== EXERCISE INSTRUCTIONS ==
Turn everything from the line containing "Stoke-On-Trent City Council, Band B" down to the line containing "home studio.", both included, into a Markdown table with the columns Number and Line. Skip blank lines and leave the pictures out.
**** DATA RECORDS
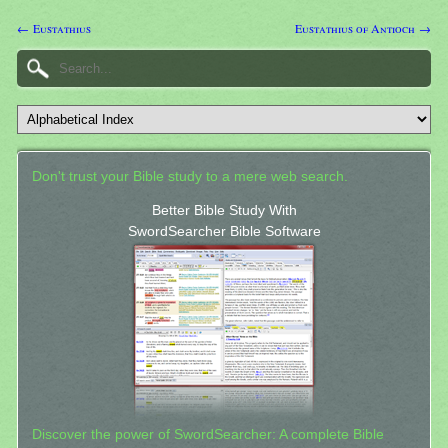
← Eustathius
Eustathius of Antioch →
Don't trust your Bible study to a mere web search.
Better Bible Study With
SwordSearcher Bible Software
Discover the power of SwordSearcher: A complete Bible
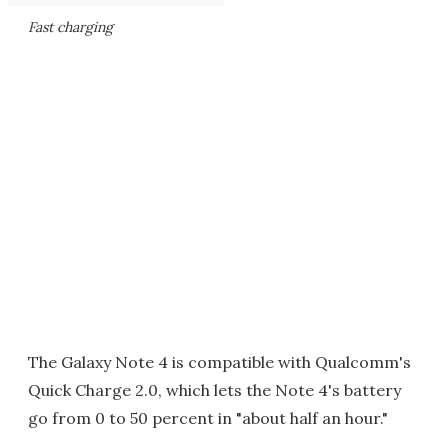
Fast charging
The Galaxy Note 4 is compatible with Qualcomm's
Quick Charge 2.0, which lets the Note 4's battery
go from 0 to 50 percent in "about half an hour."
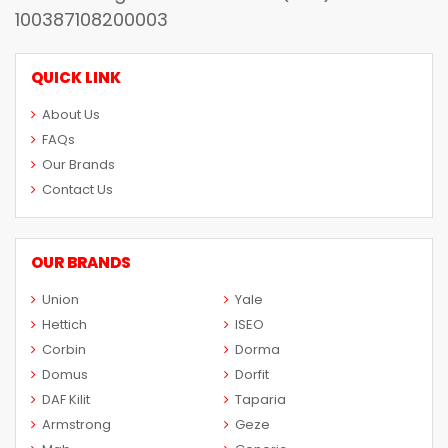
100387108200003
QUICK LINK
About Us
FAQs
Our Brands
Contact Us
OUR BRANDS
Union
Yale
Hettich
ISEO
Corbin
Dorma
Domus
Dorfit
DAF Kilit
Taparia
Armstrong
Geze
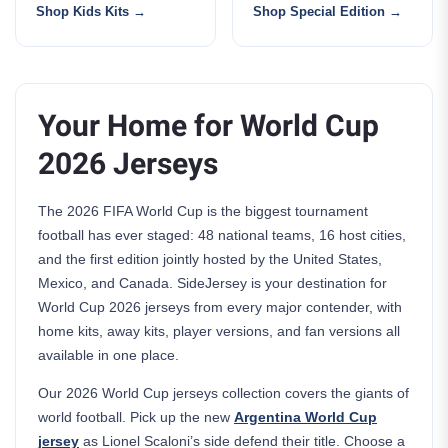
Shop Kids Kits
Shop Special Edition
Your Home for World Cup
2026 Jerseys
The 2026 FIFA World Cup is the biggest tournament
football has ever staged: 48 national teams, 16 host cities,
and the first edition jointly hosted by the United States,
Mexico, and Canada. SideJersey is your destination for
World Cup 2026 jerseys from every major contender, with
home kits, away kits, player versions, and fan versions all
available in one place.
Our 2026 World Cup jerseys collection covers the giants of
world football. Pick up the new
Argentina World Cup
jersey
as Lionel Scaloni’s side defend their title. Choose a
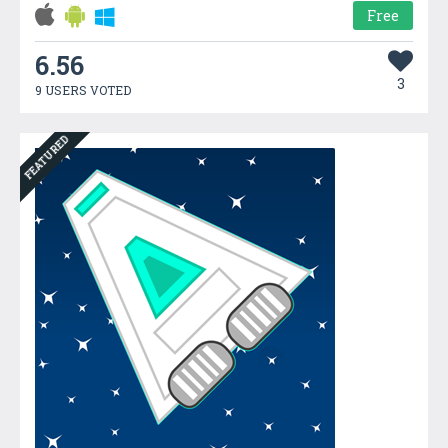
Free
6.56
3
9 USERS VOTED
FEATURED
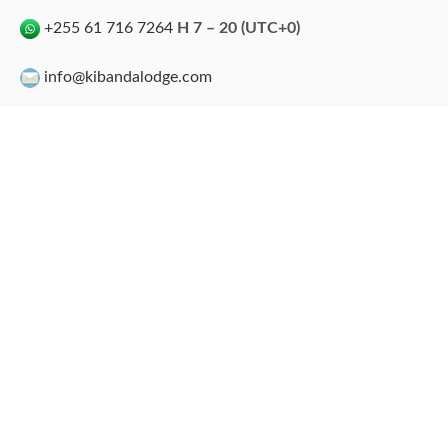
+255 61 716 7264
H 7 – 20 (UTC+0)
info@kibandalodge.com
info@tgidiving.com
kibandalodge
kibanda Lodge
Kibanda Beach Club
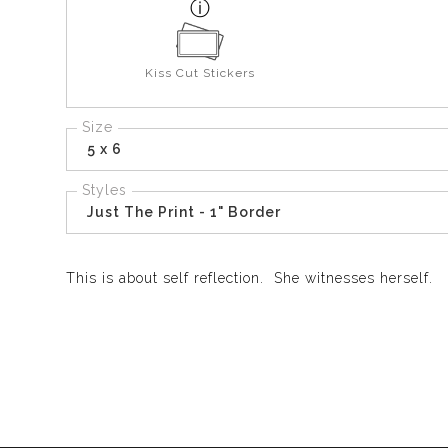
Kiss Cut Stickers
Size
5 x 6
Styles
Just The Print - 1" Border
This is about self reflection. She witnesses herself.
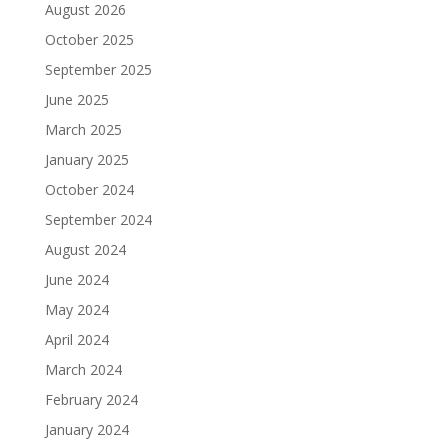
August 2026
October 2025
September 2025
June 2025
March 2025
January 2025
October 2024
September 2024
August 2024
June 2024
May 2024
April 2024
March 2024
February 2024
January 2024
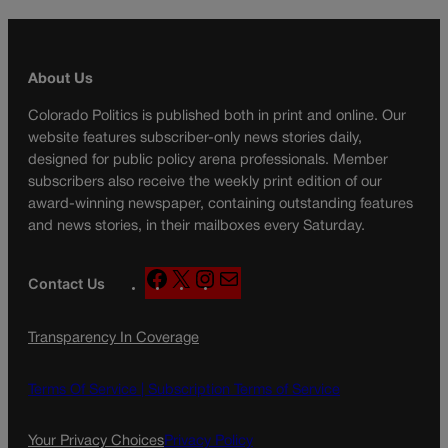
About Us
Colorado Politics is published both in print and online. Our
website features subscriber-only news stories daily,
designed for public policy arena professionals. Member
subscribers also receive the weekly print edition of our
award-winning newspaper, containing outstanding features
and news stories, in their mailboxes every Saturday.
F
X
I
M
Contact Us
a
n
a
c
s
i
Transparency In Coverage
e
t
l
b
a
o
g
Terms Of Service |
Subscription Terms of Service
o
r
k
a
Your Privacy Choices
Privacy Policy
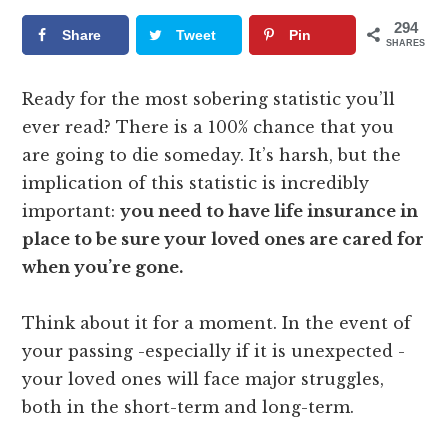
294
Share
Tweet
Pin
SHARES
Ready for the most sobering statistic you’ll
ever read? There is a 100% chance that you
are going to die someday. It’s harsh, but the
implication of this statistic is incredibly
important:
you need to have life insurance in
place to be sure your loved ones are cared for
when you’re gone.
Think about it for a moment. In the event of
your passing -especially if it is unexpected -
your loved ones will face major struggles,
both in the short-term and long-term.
********
**** DATA RECORDS
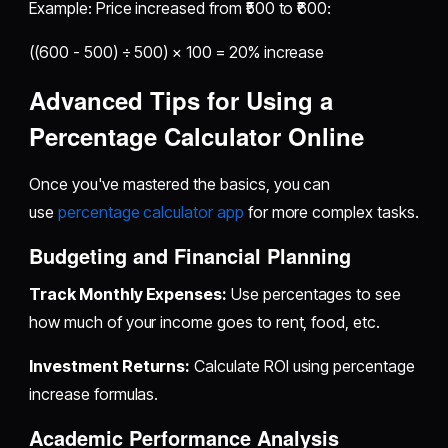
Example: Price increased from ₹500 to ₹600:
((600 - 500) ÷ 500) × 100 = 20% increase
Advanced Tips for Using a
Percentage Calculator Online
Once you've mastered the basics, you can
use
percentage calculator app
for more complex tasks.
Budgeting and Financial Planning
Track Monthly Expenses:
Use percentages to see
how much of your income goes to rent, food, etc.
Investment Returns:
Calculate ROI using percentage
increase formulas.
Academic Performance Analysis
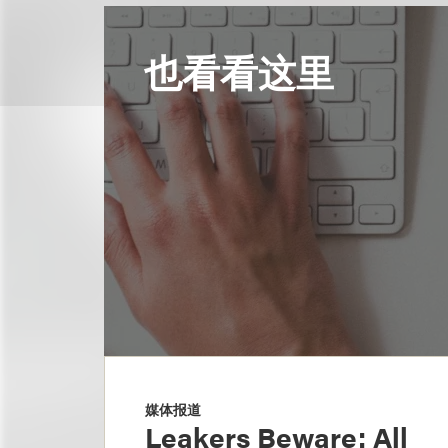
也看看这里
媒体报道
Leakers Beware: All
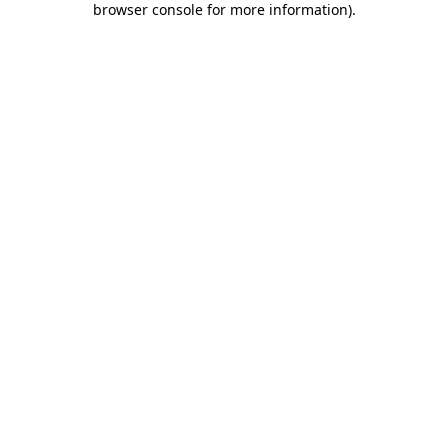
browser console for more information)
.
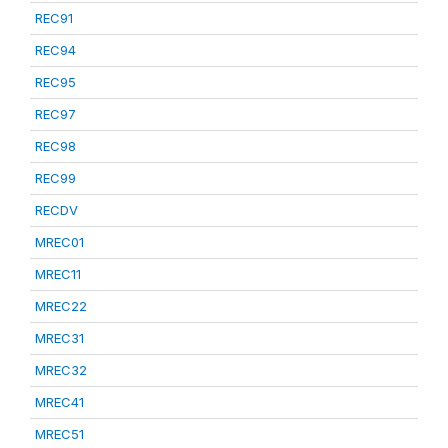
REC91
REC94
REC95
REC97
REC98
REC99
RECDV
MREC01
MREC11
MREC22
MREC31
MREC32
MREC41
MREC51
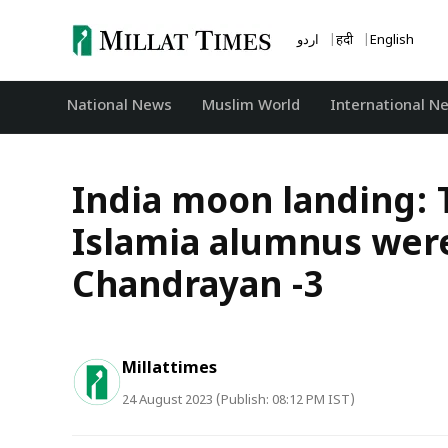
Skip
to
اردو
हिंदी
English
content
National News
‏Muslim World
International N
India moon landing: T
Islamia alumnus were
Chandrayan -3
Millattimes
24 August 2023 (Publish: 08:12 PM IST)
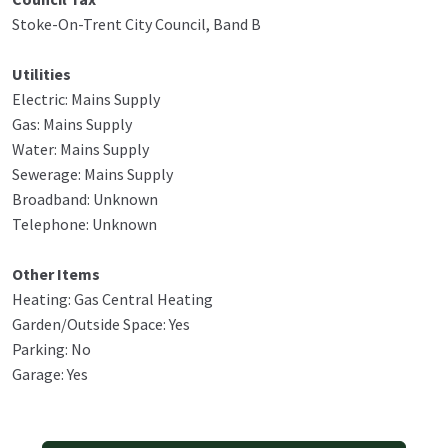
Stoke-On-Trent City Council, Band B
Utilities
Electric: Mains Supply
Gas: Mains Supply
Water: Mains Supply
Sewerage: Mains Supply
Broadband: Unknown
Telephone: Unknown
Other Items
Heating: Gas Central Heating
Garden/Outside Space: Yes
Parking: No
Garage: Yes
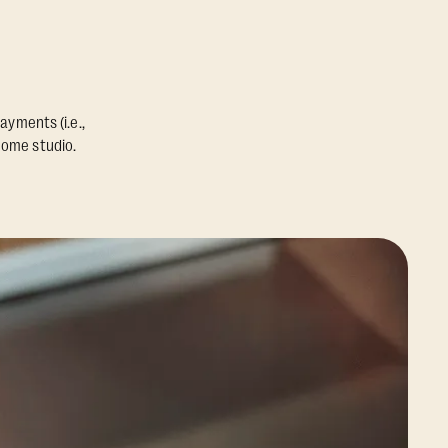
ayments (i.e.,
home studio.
********
== ANSWER TO THE PROBLEM ==
| Number | Line |
|---|---|
| 1 | Stoke-On-Trent City Council, Band B |
| 2 | Utilities |
| 3 | Electric: Mains Supply |
| 4 | Gas: Mains Supply |
| 5 | Water: Mains Supply |
| 6 | Sewerage: Mains Supply |
| 7 | Broadband: Unknown |
| 8 | Telephone: Unknown |
| 9 | Other Items |
| 10 | Heating: Gas Central Heating |
| 11 | Garden/Outside Space: Yes |
| 12 | Parking: No |
| 13 | Garage: Yes |
| 14 | ayments (i.e., |
| 15 | home studio. |